Republic Commando’s use of a helmeted first-person perspective really puts into perspective how harrowing the Clone Wars were. Electrical interference jamming your HUD can leave you vulnerable as you scramble to find the source. Alien foes lunge at you with gruesome blades while droids pummel and blast you without warning. When you’re downed, you can hear Boss gasping for breath as you’re left to decide whether to command your squad to come to your rescue or hold back. You don’t just magically restart at a checkpoint though. You have to suffer through it, because while you’re not a person to the Republic, replacing you would cost them credits. Though that same courtesy isn’t extended to your less elite brethren.
Without any space magic to save you, you’ve only your wits and some bacta to keep you going. The campaign both unites and separates the squad several times, and the absence of a single ally is tangible. Regular clones barely last a minute into battle, but you’ll be hurting when Sev’s not available to provide sniping support or you have to manually hack a terminal because Fixer’s still being revived by Scorch. The pressure is unrelenting; a single super battle droid can wipe your team without proper strategy.
It’s this immense struggle that makes it all the more satisfying when you make it through. Sure, everyone’s health stats are on the verge of being downed, and you’ve barely any ammo left, but you won. You didn’t need the Force. Clone or not, you’ll fight to survive another day, for the honor of your brothers.

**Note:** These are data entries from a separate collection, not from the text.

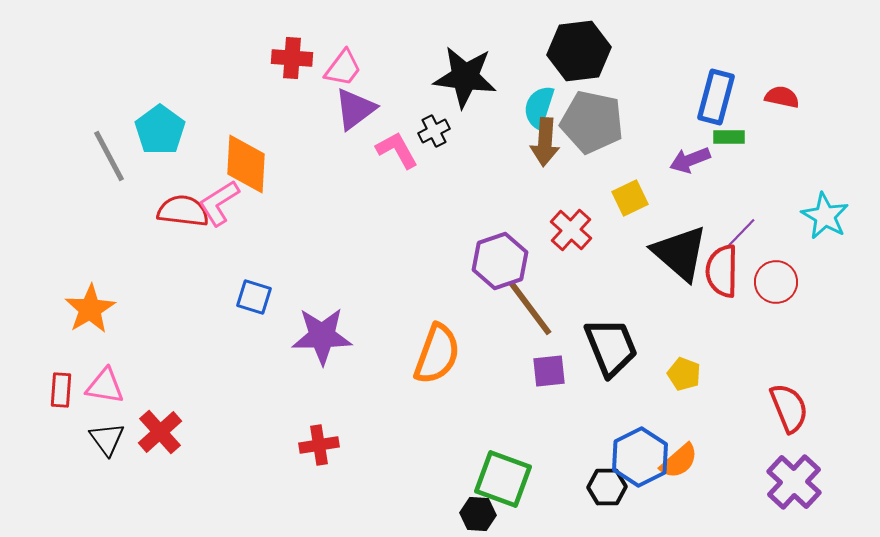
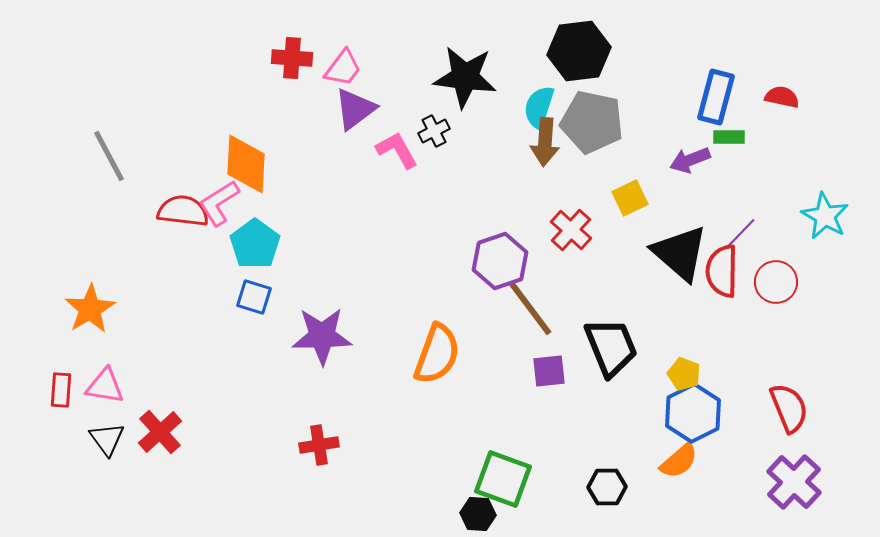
cyan pentagon at (160, 130): moved 95 px right, 114 px down
blue hexagon at (640, 457): moved 53 px right, 44 px up
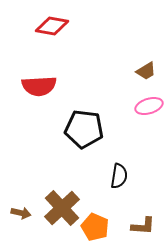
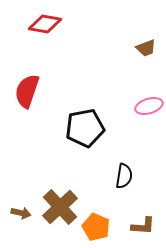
red diamond: moved 7 px left, 2 px up
brown trapezoid: moved 23 px up; rotated 10 degrees clockwise
red semicircle: moved 12 px left, 5 px down; rotated 112 degrees clockwise
black pentagon: moved 1 px right, 1 px up; rotated 18 degrees counterclockwise
black semicircle: moved 5 px right
brown cross: moved 2 px left, 1 px up
orange pentagon: moved 1 px right
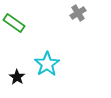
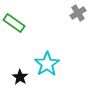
black star: moved 3 px right
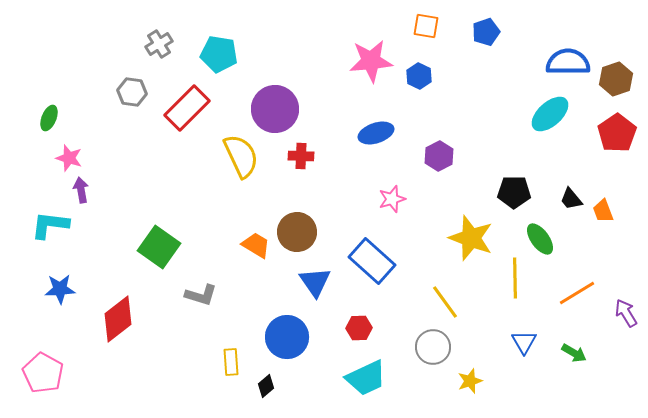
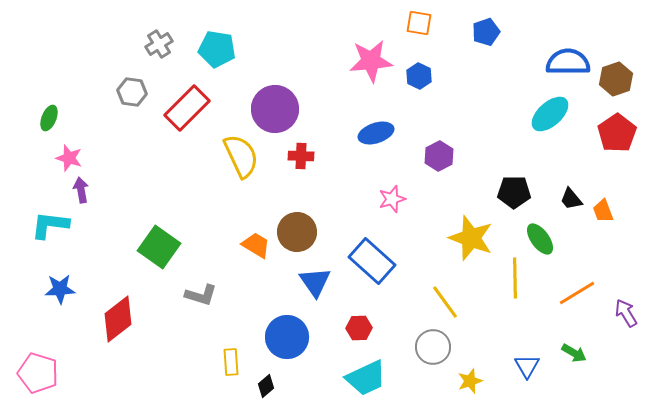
orange square at (426, 26): moved 7 px left, 3 px up
cyan pentagon at (219, 54): moved 2 px left, 5 px up
blue triangle at (524, 342): moved 3 px right, 24 px down
pink pentagon at (43, 373): moved 5 px left; rotated 12 degrees counterclockwise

In Republic Commando, Star Wars felt tangibly grounded. Every sound, lore reference, and plot beat connects directly with the greater war effort. Republic Commando is the war through the eyes of those who fought it. They were bred for war, practically slaves, but it was in their blood to fight, so they fought like rancors all in the hope for a chance to make it through to the end. Except that’s the trick — it never did. In the end, all it amounts to is the rise of a new war. Just another assignment.
At the time, the game captured so much fan favor that an entire novel series was written, first concurrently and then continuing the game’s story. Karen Traviss, the godmother of Gears of War’s expanded universe, detailed the origins of the commandos, ARC troopers, and all the clones on Kamino. She even developed their language, writing lyrics to the game’s famous song, Vode An, in Mando’a.
The game and series are easily the closest Star Wars ever came to true military science fiction, evolving the lore of the clones and Mandalorians in ways that even integrated ideas from Knights of the Old Republic into a relevant time period. Republic Commando is the Legends timeline at its best. It was a fresh angle from a perspective we’d yet to experience. It challenged conventions and expanded the world while fitting neatly in the broader story. That freedom and bravery to experiment with the themes of Star Wars defined Legends in the early ’00s, leading to some of the most remarkable experiences and stories, especially in gaming.